Opiate painkillers like oxycodone or morphine try to artificially release molecules, or “ligands,” called enkephalins, endorphins and dynorphins that bind to the four major receptors in the brain and spinal cord. The four major receptors are delta, kappas, mu and Nociceptin. The body naturally does this which regulates mood and pain. When it is done artificially, these drugs target the mu receptors. The problem is that although they relieve pain when targeting the mu receptors, their prolonged use caused a growing tolerance to the drugs and ultimately a physical dependence and addiction.
Previous research has shown that administering morphine with a chemical that simultaneously blocks delta receptors cuts down on those negative side effects. This has lead researchers to believe there must be a way to engineer a drug that interacts with both the mu and delta receptors in such a way that it would have all of the benefits of morphine but none of the drawbacks such as addiction and dependance.
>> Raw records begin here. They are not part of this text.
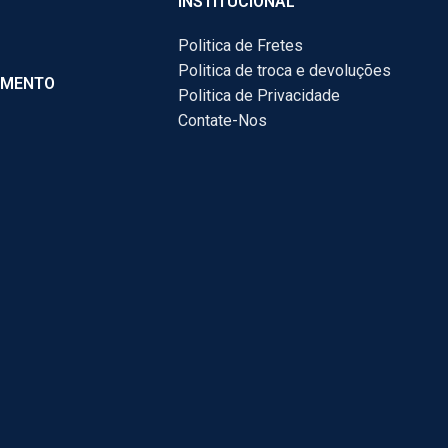
INSTITUCIONAL
Politica de Fretes
Politica de troca e devoluções
AMENTO
Politica de Privacidade
Contate-Nos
Cherezov and his team focused on a molecule that is structurally similar to the body’s natural ligands, but which operates differently by activating mu receptors while blocking delta receptors.
“Drug abuse is the leading cause of injury-related deaths in the United States and opioid abuse cost the U.S. approximately $58 billion in 2007. The structural data are helping to provide new insight into the understanding of how the receptors work in our body, and the design of novel molecules that might help address this critical health issue,” said Raymond Stevens, co-author of the study and director of the Bridge Institute at USC Dornsife.
To figure out what a tiny biological structure looks like, scientists usually grow crystals of them and then blast those crystals with X-rays, piecing together a picture of what they look like based on the way that the X-rays bounce off of them. The way this used to be done was not sufficient in helping with the study so Cherezov and his team used a new technique that features a brighter X-ray free electron laser. While it might seem counterintuitive, blasting the crystals with a higher intensity but very short X-ray pulses allows Cherezov to use smaller crystals at near-body temperatures, rather than cryo-cooling them. The new process allows them to see undamaged protons. In lamen's terms, it helps their study to see how they can target the cells better. This is a breakthrough and from this research, new medications may be a reality that can help with pain and with no chance of addiction.